The Judiciary Committee’s impeachment inquiry staff during the Nixon case wrote in 1974 that impeachment “is to be predicated only upon conduct seriously incompatible with … the proper performance of constitutional duties of the presidential office.” Under the Constitution, the president has a duty to “take Care that the laws be faithfully executed.”
By attempting to halt a criminal investigation and then firing the FBI director who refused to comply, Trump violated the “take care” clause of the Constitution. Instead of taking care to enforce the laws, Trump has endeavored to circumvent them.
Comey’s written testimony “is the most shocking single document compiled about the official conduct of the public duties of any President since the release of the Watergate tapes,” Benjamin Wittes, editor-in-chief of the Brookings Institution’s Lawfare blog, wrote.
To spur the appointment of a special counsel, Comey leaked his memos to a friend who is a professor at Columbia Law School and asked him to make them public. Professor Daniel Richman provided Comey’s memos to the New York Times.

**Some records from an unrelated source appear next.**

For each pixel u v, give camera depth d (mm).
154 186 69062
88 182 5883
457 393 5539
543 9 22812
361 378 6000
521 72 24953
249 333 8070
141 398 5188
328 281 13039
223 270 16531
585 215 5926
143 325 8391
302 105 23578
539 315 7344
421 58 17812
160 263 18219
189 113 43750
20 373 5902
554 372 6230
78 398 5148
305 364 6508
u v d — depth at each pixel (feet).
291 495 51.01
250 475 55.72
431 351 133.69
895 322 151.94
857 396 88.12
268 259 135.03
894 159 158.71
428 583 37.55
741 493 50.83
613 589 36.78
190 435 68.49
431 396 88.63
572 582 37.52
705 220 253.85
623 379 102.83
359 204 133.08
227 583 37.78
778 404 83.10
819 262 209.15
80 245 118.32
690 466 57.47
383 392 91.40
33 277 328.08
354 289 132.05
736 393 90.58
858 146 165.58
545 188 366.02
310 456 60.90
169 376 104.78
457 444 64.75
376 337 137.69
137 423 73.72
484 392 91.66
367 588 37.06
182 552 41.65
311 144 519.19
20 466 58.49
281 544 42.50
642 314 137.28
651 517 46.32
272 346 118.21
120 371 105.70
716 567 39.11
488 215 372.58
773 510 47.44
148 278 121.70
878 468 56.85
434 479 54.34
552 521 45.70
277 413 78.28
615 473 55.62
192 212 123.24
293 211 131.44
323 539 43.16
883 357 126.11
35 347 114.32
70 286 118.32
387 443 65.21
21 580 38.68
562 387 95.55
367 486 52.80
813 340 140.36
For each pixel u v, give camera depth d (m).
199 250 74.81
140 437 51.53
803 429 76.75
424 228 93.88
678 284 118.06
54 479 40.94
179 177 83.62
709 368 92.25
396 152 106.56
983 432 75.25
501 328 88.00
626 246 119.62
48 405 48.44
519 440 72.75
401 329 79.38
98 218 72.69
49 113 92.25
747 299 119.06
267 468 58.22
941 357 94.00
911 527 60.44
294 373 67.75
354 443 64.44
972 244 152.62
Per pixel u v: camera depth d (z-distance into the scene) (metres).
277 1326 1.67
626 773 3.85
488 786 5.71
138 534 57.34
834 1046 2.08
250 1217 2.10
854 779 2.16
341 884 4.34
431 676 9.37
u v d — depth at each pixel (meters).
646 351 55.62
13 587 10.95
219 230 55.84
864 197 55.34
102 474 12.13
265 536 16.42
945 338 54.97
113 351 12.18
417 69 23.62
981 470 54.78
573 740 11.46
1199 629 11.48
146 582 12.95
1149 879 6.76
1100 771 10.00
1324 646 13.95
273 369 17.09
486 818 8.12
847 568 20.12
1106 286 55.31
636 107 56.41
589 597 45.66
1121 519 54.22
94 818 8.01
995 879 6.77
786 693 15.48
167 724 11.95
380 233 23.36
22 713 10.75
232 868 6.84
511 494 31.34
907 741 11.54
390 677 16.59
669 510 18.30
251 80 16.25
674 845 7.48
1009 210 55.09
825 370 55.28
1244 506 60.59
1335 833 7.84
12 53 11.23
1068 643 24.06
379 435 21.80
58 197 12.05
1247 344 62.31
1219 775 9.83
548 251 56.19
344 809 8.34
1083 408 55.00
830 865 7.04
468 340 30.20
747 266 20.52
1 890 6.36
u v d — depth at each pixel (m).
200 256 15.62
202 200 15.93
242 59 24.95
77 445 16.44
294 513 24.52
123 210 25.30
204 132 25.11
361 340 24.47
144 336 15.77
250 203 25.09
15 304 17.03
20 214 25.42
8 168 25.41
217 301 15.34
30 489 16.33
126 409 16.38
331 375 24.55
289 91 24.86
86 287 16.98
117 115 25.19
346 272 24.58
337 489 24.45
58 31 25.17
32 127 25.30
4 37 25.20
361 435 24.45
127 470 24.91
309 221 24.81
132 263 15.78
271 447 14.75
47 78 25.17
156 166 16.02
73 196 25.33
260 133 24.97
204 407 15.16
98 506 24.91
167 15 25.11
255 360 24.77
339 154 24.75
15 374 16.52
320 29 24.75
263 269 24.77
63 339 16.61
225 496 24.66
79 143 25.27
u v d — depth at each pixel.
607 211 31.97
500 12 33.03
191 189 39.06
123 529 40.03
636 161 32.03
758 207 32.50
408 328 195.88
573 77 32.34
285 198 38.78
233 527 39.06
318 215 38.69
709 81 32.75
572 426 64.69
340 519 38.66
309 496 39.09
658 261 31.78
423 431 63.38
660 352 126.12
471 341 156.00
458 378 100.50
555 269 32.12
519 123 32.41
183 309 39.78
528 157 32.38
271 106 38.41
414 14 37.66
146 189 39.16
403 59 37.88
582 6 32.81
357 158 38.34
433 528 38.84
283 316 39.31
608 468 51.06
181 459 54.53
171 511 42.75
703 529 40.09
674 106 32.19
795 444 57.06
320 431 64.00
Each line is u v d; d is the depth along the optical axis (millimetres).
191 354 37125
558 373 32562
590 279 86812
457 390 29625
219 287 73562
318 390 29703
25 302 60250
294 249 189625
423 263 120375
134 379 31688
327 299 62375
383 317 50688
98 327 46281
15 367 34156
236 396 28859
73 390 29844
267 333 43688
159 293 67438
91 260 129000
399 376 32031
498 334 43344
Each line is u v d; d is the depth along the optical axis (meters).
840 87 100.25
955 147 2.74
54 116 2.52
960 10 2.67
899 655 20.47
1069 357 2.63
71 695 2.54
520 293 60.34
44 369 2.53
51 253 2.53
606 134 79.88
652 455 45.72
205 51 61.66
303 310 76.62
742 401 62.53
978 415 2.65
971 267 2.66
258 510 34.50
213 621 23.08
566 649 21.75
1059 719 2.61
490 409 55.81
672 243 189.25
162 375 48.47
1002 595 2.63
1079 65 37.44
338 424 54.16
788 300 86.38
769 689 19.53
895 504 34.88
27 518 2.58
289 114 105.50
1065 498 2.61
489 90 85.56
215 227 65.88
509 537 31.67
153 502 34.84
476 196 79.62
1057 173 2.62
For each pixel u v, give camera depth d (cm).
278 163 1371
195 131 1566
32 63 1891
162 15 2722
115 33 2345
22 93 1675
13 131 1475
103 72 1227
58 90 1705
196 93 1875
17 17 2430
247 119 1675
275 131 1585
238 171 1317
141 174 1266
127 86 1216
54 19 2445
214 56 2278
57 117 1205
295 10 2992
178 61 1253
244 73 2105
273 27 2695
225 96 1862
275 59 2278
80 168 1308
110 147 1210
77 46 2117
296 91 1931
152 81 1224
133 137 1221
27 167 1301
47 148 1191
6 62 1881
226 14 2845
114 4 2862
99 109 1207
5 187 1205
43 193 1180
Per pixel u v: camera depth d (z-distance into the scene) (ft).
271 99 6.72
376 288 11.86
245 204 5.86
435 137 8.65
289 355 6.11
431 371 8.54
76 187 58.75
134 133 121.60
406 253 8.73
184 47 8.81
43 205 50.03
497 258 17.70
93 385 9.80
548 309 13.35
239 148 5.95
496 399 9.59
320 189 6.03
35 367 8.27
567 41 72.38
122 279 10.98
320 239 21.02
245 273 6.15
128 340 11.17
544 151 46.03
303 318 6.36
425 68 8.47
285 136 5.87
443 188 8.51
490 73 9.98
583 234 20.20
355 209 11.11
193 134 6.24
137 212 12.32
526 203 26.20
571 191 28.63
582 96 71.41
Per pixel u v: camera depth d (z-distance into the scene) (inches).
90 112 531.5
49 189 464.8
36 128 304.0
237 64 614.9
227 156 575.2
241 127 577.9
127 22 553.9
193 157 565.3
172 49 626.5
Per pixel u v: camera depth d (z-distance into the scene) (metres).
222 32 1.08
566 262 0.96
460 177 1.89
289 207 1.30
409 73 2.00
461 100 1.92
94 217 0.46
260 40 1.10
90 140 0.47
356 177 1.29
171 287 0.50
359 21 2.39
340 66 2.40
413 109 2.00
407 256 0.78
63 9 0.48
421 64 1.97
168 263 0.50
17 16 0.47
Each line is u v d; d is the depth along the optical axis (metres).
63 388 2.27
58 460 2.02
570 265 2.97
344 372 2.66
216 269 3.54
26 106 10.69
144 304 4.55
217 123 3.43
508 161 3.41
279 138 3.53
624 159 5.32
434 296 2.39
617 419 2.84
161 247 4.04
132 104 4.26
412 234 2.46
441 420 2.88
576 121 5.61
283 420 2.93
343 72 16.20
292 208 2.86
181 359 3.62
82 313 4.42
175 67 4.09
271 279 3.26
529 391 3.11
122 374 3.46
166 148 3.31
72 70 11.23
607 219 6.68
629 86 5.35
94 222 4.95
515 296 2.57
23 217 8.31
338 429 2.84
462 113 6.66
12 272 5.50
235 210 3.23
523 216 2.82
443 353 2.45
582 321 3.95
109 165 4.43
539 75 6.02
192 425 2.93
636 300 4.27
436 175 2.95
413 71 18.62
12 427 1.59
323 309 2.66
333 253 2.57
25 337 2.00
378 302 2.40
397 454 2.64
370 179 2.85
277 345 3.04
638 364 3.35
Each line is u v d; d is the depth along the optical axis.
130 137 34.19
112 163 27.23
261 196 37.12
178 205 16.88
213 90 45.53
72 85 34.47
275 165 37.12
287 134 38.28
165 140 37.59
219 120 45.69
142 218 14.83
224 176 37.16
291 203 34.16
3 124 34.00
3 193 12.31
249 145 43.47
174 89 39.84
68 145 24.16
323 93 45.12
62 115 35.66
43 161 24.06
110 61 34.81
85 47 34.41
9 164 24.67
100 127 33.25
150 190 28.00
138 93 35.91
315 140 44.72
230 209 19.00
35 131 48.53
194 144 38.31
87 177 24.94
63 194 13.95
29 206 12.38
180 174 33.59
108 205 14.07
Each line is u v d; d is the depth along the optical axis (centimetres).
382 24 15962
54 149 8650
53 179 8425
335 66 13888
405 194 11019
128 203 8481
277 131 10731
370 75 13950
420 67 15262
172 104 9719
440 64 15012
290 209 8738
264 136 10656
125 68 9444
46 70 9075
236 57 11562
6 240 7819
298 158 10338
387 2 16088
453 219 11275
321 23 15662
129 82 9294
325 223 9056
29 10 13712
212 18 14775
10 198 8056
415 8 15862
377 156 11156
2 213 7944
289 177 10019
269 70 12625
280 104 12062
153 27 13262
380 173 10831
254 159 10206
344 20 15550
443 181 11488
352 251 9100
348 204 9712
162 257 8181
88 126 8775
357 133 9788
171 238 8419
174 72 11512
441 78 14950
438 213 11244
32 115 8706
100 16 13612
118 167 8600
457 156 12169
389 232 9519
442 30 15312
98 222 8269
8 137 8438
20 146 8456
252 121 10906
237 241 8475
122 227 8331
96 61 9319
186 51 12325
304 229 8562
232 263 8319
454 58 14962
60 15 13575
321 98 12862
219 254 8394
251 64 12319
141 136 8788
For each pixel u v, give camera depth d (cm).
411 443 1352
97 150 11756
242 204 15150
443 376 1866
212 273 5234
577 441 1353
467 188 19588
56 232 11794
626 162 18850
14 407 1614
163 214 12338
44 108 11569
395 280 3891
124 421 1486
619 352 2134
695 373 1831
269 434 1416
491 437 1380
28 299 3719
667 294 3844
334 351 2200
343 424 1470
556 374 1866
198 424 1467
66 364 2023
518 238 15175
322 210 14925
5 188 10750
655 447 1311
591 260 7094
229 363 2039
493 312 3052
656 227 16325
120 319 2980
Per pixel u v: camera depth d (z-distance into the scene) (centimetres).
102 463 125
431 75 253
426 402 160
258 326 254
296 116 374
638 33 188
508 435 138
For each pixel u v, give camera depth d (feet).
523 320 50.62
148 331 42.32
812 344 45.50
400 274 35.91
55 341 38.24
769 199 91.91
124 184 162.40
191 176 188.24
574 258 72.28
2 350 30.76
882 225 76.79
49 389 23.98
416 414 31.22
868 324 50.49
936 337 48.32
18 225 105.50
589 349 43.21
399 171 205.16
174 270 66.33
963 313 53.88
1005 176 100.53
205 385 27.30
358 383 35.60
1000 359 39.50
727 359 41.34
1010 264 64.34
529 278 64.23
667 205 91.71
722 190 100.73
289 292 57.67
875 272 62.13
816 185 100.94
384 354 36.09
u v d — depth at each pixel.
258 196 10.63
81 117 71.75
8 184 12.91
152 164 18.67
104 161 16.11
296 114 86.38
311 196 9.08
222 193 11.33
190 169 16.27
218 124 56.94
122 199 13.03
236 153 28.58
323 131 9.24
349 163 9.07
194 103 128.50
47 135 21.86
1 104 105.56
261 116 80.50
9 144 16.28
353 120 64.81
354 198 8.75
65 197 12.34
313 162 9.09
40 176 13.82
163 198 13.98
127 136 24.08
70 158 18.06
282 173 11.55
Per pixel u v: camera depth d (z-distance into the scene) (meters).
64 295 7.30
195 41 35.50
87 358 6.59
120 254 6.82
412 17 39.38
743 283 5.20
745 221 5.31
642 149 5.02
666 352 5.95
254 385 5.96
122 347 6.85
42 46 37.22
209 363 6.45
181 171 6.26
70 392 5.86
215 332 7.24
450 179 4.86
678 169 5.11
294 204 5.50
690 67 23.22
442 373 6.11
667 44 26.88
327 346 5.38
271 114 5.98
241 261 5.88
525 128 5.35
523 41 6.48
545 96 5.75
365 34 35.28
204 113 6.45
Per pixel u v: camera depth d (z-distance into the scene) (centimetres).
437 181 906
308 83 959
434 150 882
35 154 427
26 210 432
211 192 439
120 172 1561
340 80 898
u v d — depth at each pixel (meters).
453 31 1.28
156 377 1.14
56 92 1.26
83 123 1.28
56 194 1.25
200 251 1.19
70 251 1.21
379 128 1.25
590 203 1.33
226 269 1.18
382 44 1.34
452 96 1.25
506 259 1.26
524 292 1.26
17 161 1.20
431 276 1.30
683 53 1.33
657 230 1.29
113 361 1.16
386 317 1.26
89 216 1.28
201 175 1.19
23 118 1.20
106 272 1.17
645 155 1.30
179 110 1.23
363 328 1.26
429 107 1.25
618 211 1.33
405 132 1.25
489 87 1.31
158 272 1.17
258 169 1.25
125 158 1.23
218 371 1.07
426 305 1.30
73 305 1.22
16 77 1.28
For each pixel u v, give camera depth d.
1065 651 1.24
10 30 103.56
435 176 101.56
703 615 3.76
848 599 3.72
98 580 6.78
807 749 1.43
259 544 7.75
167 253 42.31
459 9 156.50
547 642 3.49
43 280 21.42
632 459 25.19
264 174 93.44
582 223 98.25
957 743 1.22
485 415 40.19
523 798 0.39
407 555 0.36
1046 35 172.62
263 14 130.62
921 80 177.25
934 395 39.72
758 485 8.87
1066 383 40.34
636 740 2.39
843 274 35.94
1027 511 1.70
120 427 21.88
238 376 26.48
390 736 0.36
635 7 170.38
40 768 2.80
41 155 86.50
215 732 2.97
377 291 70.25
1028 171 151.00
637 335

On May 17, the Justice Department appointed former FBI director Robert Mueller as special counsel to investigate “any links and/or coordination between the Russian government and individuals associated with the campaign of President Donald Trump” and “any matters that arose or may arise directly from the investigation.”
“I don’t think it’s for me to say whether the conversation I had with the president was an effort to obstruct,” Comey testified. “I took it as a very disturbing thing, very concerning, but that’s a conclusion I’m sure the special counsel will work towards to find out the intention and whether that’s an offense.”
Comey’s testimony painted a clear pattern of obstruction of justice and of Trump’s failure to take care to enforce the laws. After independent counsel Kenneth Starr concluded there was evidence of wrongdoing by President Clinton, he turned over his findings to the House of Representatives for impeachment proceedings. Mueller could do the same.